Save the template by clicking Save.

Step 3: Import and Configure the Alert Rule

Under the Rules tab, create a new alert and paste the alert code into the XML window.

Then switch to the Blocks window.

Assign the alert a name, for example:
too many login failed from one IP

Enter the recipient email address for the alert and switch the alert status to Enabled.

alert rule configuration in Logmanager UI

Step 4: Set the Failed Login Threshold

In the Blockly code of the alert, configure the required threshold for failed login attempts after which the alert should be triggered.

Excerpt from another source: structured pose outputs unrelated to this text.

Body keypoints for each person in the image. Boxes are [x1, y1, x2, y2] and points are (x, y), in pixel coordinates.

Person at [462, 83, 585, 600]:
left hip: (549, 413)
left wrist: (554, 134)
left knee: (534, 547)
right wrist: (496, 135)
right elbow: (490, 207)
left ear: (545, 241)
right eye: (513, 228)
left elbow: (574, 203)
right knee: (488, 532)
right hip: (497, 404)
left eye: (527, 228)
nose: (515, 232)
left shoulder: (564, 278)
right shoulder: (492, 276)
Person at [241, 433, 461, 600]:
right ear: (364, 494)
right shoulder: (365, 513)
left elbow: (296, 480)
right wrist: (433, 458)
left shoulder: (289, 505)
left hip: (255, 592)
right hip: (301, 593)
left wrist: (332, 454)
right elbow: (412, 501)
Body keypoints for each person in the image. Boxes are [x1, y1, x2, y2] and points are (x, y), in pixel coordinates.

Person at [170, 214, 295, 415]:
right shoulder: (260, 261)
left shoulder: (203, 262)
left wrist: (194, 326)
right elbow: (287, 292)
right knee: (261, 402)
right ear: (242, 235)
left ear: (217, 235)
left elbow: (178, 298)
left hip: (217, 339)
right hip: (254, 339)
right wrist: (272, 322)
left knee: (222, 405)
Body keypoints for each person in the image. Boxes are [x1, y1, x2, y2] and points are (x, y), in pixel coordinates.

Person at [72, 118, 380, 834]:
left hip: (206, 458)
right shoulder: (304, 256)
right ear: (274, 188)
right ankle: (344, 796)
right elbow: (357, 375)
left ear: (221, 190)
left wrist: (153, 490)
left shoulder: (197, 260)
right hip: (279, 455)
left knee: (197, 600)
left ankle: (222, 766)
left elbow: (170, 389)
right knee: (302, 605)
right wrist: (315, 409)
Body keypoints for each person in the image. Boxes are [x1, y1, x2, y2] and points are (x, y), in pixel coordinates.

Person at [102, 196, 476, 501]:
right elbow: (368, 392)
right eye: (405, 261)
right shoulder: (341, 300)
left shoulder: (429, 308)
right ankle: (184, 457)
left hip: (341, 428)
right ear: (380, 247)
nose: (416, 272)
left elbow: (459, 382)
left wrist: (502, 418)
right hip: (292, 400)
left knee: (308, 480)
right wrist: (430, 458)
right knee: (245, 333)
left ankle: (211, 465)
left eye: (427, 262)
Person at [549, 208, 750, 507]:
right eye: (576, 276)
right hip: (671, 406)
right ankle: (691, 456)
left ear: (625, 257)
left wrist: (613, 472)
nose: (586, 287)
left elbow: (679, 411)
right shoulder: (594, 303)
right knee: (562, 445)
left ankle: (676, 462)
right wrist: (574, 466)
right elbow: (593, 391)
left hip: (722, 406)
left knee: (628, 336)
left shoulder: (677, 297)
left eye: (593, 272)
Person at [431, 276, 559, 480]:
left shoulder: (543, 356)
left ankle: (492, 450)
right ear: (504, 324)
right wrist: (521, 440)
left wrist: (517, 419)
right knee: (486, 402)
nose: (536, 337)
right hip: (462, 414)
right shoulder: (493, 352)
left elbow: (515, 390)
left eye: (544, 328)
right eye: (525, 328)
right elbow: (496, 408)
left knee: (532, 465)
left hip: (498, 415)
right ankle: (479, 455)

In this example, the value is set to 10.

Threshold setup in Logmanager

Step 5: Select the Correlation Context

In the Context block, select the previously created correlation window.

Blockly firewall alert final configuration in Logmanager

Step 6: Assign the Email Template to the Alert

At the end of the alert configuration, in the send alert block, select the previously created email template.

blockly email template Logmanager

Contextual Firewall Alert Is Ready

You are now fully prepared to send alerts containing both the attacker’s IP address and geolocation.